The sidebar symbols both offer goto-implementation (click on a function) and calltips (mouse-over tooltip). But in the sidebar you don't have a cursor position. I do not see how you can possibly implement the two functionalities using the LSP interfaces designed for that purposes, but using the intended interfaces - and only those - is @techee entire argument.

So to my understanding both sidebar features have to be implemented using the fallback.

I think you misunderstand the purpose of the goto-implementation, signature and documentSymbol calls:

Now documentSymbol:

But the fallback, as proposed in this PR, relies entirely on TM backed by ctags parsing.

No, this PR uses documentSymbol symbols for the sidebar (shows symbol name in the tree, shows "detail" as the calltip, generates tree based on children and assigns icon based on kind). I was just suggesting that if this PR is considered too big, I could sacrifice this LSP feature and could live with the TM implementation.

I can believe that you or @techee don't care about goto-implementation and calltips enough on the sidebar but I do.

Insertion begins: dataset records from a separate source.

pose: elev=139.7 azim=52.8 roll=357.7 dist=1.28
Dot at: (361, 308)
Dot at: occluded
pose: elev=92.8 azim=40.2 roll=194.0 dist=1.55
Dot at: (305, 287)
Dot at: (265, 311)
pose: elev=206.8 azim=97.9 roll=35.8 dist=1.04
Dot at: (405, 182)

But this works, I really don't know what you are talking about. Have you actually tried the bloody plugin? It's a few minutes of your time to install and test it - would really save hours of pointless discussions.

Hopefully it won't do nothing if I accidentally call a private function that is not available from the call site in question. I still want to jump to the implementation in that case.

Try it and see how clangd behaves. I would expect it to be reasonably fuzzy. When we mention "accurate", we mean that when you have hundreds of methods called get() in your C++ project, the goto will jump to the right one instead of showing a list of 100 gets.